» **PAGE EXCERPT**
Many different local calendars were used in the eastern and western parts of the Roman empire. The Julian calendar introduced about 44 BC was the official calendar of the Roman republic and empire and was used by Roman citizens, the army, and the imperial administration.
https://en.wikipedia.org/wiki/Julian_calendar
The Julian calendar could be used with any "era" or year count, but if it didn't use a starting year that made the leap years the same as in the official version then the dates could be off.
The official Roman year began on January First, but the Julian calendar and other calendars could start the year at any date. For example, medieval England used the Julian calendar, but started the year on The Feast of the Annunciation, March 25, from 1155 to 1752. March 25 was the first day of the year, and March 24 was the last day of the year.
It was common to call the year by the names of the regular consuls of the year. For example, 59 BC was called the consulship pf Caesar and Bibulus, but since Gaius Julius Caesar was more dominant it was often jokingly called the consulship of Julius and Caesar. So historians had to keep long lists of the successive consuls.
https://en.wikipedia.org/wiki/Roman_consul#Consular_dating
During the empire it was common to use the regnal year of the emperor or emperors, and Justinian made it mandatory in 537 AD.
https://en.wikipedia.org/wiki/Julian_calendar#Year_numbering
Romans sometimes counted the years ab urbe condita or anno urbis conditae, AUC, since the founding of Rome. Emperor Claudius made the calculation of Marcus Terentius Varro official, officially dating the foundation to 21 April 753 BC.

» **SUPPLIED MATERIAL**

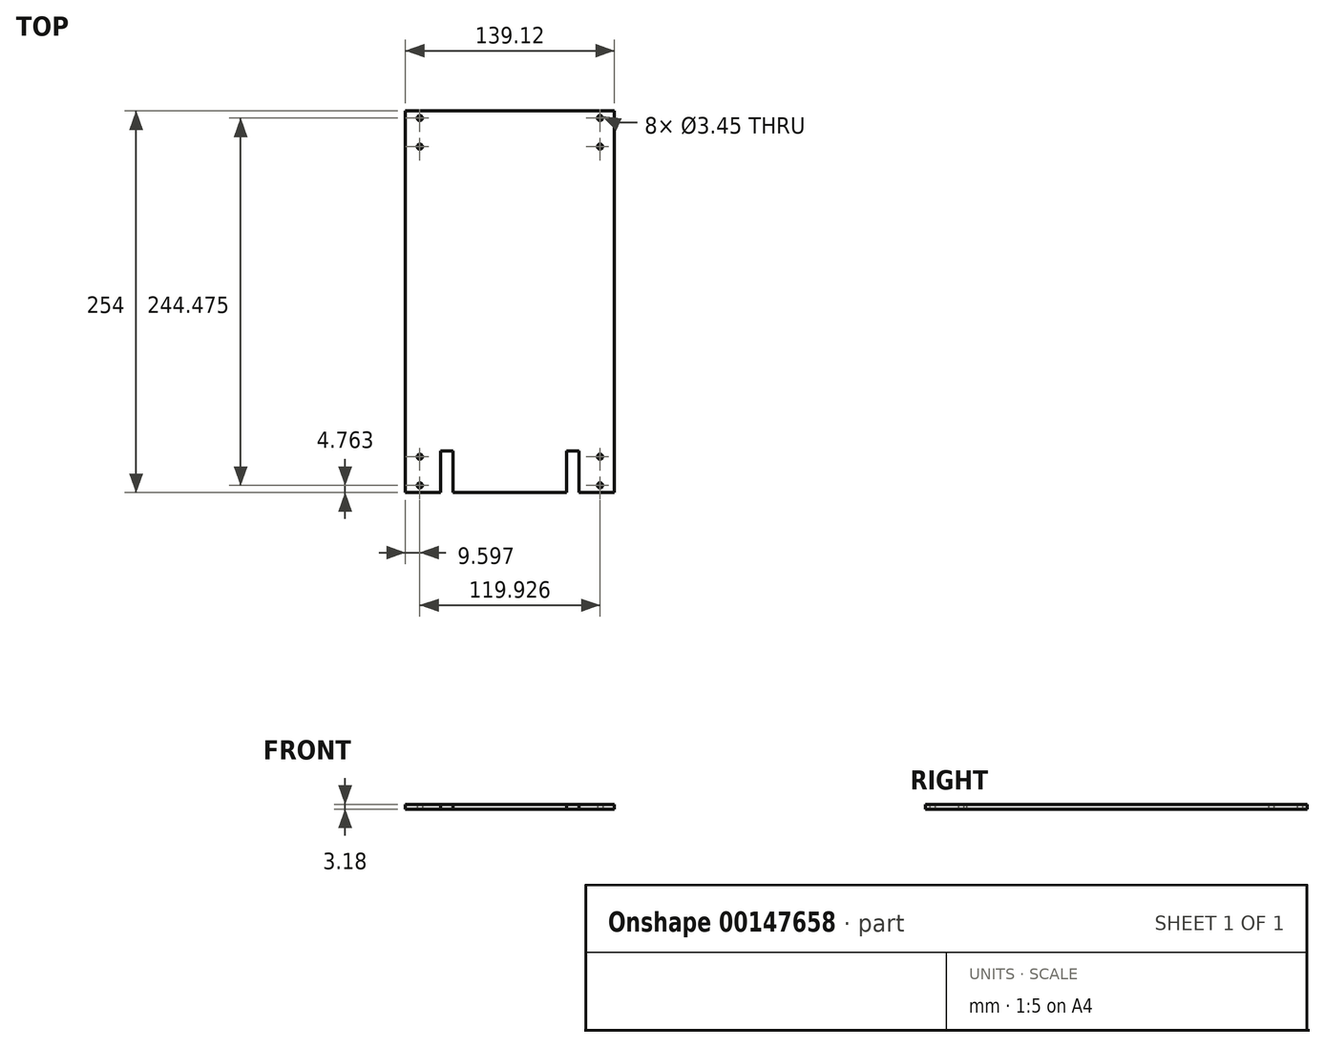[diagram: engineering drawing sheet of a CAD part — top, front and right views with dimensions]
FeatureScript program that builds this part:
annotation { "Feature Type Name" : "Feature", "Feature Type Description" : "" }
export const myFeature = defineFeature(function(context is Context, id is Id, definition is map)
    precondition{}
    {
        {
            var Q0;
            Q0=qCreatedBy(makeId("Top.planeOp"),FACE);
            var sketch = newSketch(context, id + "F0", { "sketchPlane" : qUnion([Q0])});
            skLineSegment(sketch, "E0.bottom", {"start": v(69.56, -127) * mm, "end": v(-69.56, -127) * mm});
            skLineSegment(sketch, "E0.top", {"start": v(69.56, 127) * mm, "end": v(-69.56, 127) * mm});
            skLineSegment(sketch, "E0.left", {"start": v(69.56, -127) * mm, "end": v(69.56, 127) * mm});
            skLineSegment(sketch, "E0.right", {"start": v(-69.56, -127) * mm, "end": v(-69.56, 127) * mm});
            skPoint(sketch, "E0.middle", {"position": v(0, 0) * mm});
            skLineSegment(sketch, "E1", {"start": v(59.96, 103.19) * mm, "end": v(69.56, 103.19) * mm, "construction": true});
            skLineSegment(sketch, "E2.bottom", {"start": v(59.96, 103.19) * mm, "end": v(-59.96, 103.19) * mm, "construction": true});
            skLineSegment(sketch, "E2.top", {"start": v(59.96, -103.19) * mm, "end": v(-59.96, -103.19) * mm, "construction": true});
            skLineSegment(sketch, "E2.left", {"start": v(59.96, 103.19) * mm, "end": v(59.96, -103.19) * mm, "construction": true});
            skLineSegment(sketch, "E2.right", {"start": v(-59.96, 103.19) * mm, "end": v(-59.96, -103.19) * mm, "construction": true});
            skCircle(sketch, "E3", {"center": v(59.96, 103.19) * mm, "radius": 1.73 * mm});
            skCircle(sketch, "E4", {"center": v(-59.96, -103.19) * mm, "radius": 1.73 * mm});
            skLineSegment(sketch, "E5", {"start": v(0, 103.19) * mm, "end": v(0, 127) * mm, "construction": true});
            skLineSegment(sketch, "E6", {"start": v(59.96, 103.19) * mm, "end": v(59.96, 122.24) * mm, "construction": true});
            skCircle(sketch, "E7", {"center": v(-59.96, 103.19) * mm, "radius": 1.73 * mm});
            skCircle(sketch, "E8", {"center": v(59.96, -103.19) * mm, "radius": 1.73 * mm});
            skLineSegment(sketch, "E9", {"start": v(59.96, 122.24) * mm, "end": v(59.96, 127) * mm, "construction": true});
            skCircle(sketch, "E10", {"center": v(59.96, 122.24) * mm, "radius": 1.73 * mm});
            skLineSegment(sketch, "E11", {"start": v(-59.96, 103.19) * mm, "end": v(-59.96, 122.24) * mm, "construction": true});
            skLineSegment(sketch, "E12", {"start": v(-59.96, 122.24) * mm, "end": v(-59.96, 127) * mm, "construction": true});
            skLineSegment(sketch, "E13", {"start": v(-59.96, -103.19) * mm, "end": v(-59.96, -122.24) * mm, "construction": true});
            skLineSegment(sketch, "E14", {"start": v(-59.96, -122.24) * mm, "end": v(-59.96, -127) * mm, "construction": true});
            skLineSegment(sketch, "E15", {"start": v(59.96, -103.19) * mm, "end": v(59.96, -122.24) * mm, "construction": true});
            skLineSegment(sketch, "E16", {"start": v(59.96, -122.24) * mm, "end": v(59.96, -127) * mm, "construction": true});
            skCircle(sketch, "E17", {"center": v(-59.96, 122.24) * mm, "radius": 1.73 * mm});
            skCircle(sketch, "E18", {"center": v(-59.96, -122.24) * mm, "radius": 1.73 * mm});
            skCircle(sketch, "E19", {"center": v(59.96, -122.24) * mm, "radius": 1.73 * mm});
            skSolve(sketch);
        }
        {
            var Q0;
            Q0=makeQuery(id+"F0.imprint","IMPRINT",FACE,{"disambiguationData":[TD([[makeQuery(id+"F0.imprint","IMPRINT",EDGE,{"derivedFrom":sQuery(id+"F0.wireOp",EDGE,"E0.bottom")}),-1.0]])]});
            extrude(context, id + "F1", {"entities" : qUnion([Q0]), "depth" : 3.17 * mm});
        }
        {
            var Q0;
            Q0=makeQuery(id+"F1.opExtrude","CAP_FACE",FACE,{"disambiguationData":[OSD([sQuery(id+"F0.wireOp",EDGE,"E0.bottom"),sQuery(id+"F0.wireOp",EDGE,"E0.top"),sQuery(id+"F0.wireOp",EDGE,"E0.left"),sQuery(id+"F0.wireOp",EDGE,"E0.right"),sQuery(id+"F0.wireOp",EDGE,"E3"),sQuery(id+"F0.wireOp",EDGE,"E4"),sQuery(id+"F0.wireOp",EDGE,"E7"),sQuery(id+"F0.wireOp",EDGE,"E8"),sQuery(id+"F0.wireOp",EDGE,"E10"),sQuery(id+"F0.wireOp",EDGE,"E17"),sQuery(id+"F0.wireOp",EDGE,"E18"),sQuery(id+"F0.wireOp",EDGE,"E19")])],"isStart":false});
            var sketch = newSketch(context, id + "F2", { "sketchPlane" : qUnion([Q0])});
            skLineSegment(sketch, "E20.bottom", {"start": v(-46.07, -127) * mm, "end": v(-37.81, -127) * mm});
            skLineSegment(sketch, "E20.top", {"start": v(-46.07, -99.25) * mm, "end": v(-37.81, -99.25) * mm});
            skLineSegment(sketch, "E20.left", {"start": v(-46.07, -127) * mm, "end": v(-46.07, -99.25) * mm});
            skLineSegment(sketch, "E20.right", {"start": v(-37.81, -127) * mm, "end": v(-37.81, -99.25) * mm});
            skLineSegment(sketch, "E21.bottom", {"start": v(37.81, -127) * mm, "end": v(46.07, -127) * mm});
            skLineSegment(sketch, "E21.top", {"start": v(37.81, -99.25) * mm, "end": v(46.07, -99.25) * mm});
            skLineSegment(sketch, "E21.left", {"start": v(37.81, -127) * mm, "end": v(37.81, -99.25) * mm});
            skLineSegment(sketch, "E21.right", {"start": v(46.07, -127) * mm, "end": v(46.07, -99.25) * mm});
            skPoint(sketch, "E22", {"position": v(41.94, -127) * mm});
            skPoint(sketch, "E23", {"position": v(-41.94, -127) * mm});
            skLineSegment(sketch, "E24", {"start": v(46.07, -99.25) * mm, "end": v(69.56, -99.25) * mm, "construction": true});
            skLineSegment(sketch, "E25", {"start": v(-46.07, -99.25) * mm, "end": v(-69.56, -99.25) * mm, "construction": true});
            skSolve(sketch);
        }
        {
            var Q0;
            Q0=qSketchRegion(id+"F2",true);
            var Q1;
            Q1=makeQuery(id+"F1.opExtrude","CAP_FACE",FACE,{"disambiguationData":[OSD([sQuery(id+"F0.wireOp",EDGE,"E0.bottom"),sQuery(id+"F0.wireOp",EDGE,"E0.top"),sQuery(id+"F0.wireOp",EDGE,"E0.left"),sQuery(id+"F0.wireOp",EDGE,"E0.right"),sQuery(id+"F0.wireOp",EDGE,"E3"),sQuery(id+"F0.wireOp",EDGE,"E4"),sQuery(id+"F0.wireOp",EDGE,"E7"),sQuery(id+"F0.wireOp",EDGE,"E8"),sQuery(id+"F0.wireOp",EDGE,"E10"),sQuery(id+"F0.wireOp",EDGE,"E17"),sQuery(id+"F0.wireOp",EDGE,"E18"),sQuery(id+"F0.wireOp",EDGE,"E19")])],"isStart":true});
            extrude(context, id + "F3", {"entities" : qUnion([Q0]), "operationType" : NewBodyOperationType.REMOVE, "endBound" : BoundingType.UP_TO_SURFACE, "oppositeDirection" : true, "endBoundEntityFace" : qUnion([Q1]), "depth" : 25.4 * mm});
        }
    });
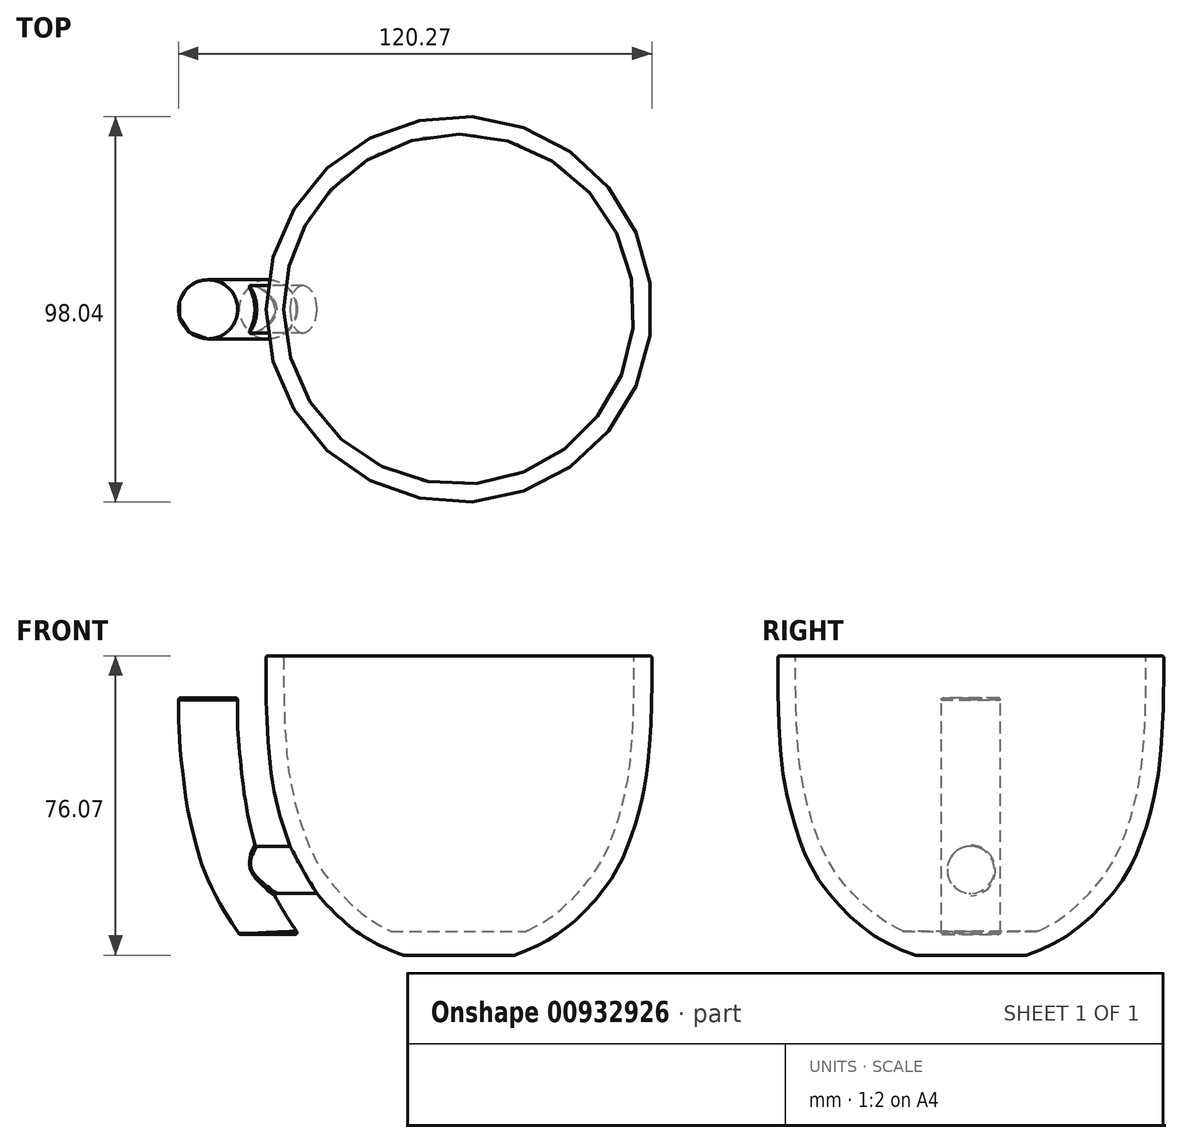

» **INSTRUCTIONS**
1 - From the passage on Roman calendars, pull out word for word the stretch from "Many different local" through "day of the year.".
2 - Continue the passage on Roman calendars and year counting, starting right after its last sentence.

» **RESPONSES**
1 -
Many different local calendars were used in the eastern and western parts of the Roman empire. The Julian calendar introduced about 44 BC was the official calendar of the Roman republic and empire and was used by Roman citizens, the army, and the imperial administration.
https://en.wikipedia.org/wiki/Julian_calendar
The Julian calendar could be used with any "era" or year count, but if it didn't use a starting year that made the leap years the same as in the official version then the dates could be off.
The official Roman year began on January First, but the Julian calendar and other calendars could start the year at any date. For example, medieval England used the Julian calendar, but started the year on The Feast of the Annunciation, March 25, from 1155 to 1752. March 25 was the first day of the year, and March 24 was the last day of the year.

2 -
https://en.wikipedia.org/wiki/Ab_urbe_condita
Hellenistic Greeks often dated events by Olympiads, the first Olympiad being from 776 BC to 772 BC.
Diodorus Siculus dates the Persian invasion of Greece to 480 BC: "Calliades was archon in Athens, and the Romans made Spurius Cassius and Proculus Verginius Tricostus consuls, and the Eleians celebrated the Seventy-fifth Olympiad, that in which Astylus of Syracuse won the stadion. It was in this year that king Xerxes made his campaign against Greece."
Jerome, in his Latin translation of the Chronicle of Eusebius, dates the birth of Jesus Christ to year 3 of Olympiad 194, the 42nd year of the reign of the emperor Augustus, which equates to the year 2 BC.
https://en.wikipedia.org/wiki/Olympiad
Hellenistic Greeks often used the Seleucid era, or year of the Greeks, dating from 312/11 BC.
https://en.wikipedia.org/wiki/Seleucid_era
Christian chronologists often dated events from the Crucifixion of Christ or from his incarnation. The modern AD/BC system came into use in western Europe during and after the reign of Charlemagne.
The 15 year indiction cycle began for tax purposes about 300 AD. In a few decades non tax documents began being dated by the indicition cycle. In 537 AD emperor Justinian decreed that all dates must include the indiction.
https://en.wikipedia.org/wiki/Indiction
Christians also often dated events from the biblical creation (anno mundi or Etos Kosmou) of the world. Scholars proposed - and often used in their chronicles - tens and even hundreds of different dates for the creation of the world. I myself once calculated several different dates of Creation.
Most dates for the Creation are either within a few centuries of the date of Creation in the Hebrew Calendar, 6 October 3761 BC, or else within a few centuries of the date of Creation in the eventual Byzantine Era adopted in 988 AD, dating Creation to 1 September 5509 BC. The Byzantine Era was first adopted by the Sixth Ecumenical Council in 680/81 AD and first officially used in the Quinisext Council of 692 AD or 6200 AM.
Thus the Hebrew year 5777 began on 2 October 2016, while the Byzantine year 7526 should begin on 1 September 2017.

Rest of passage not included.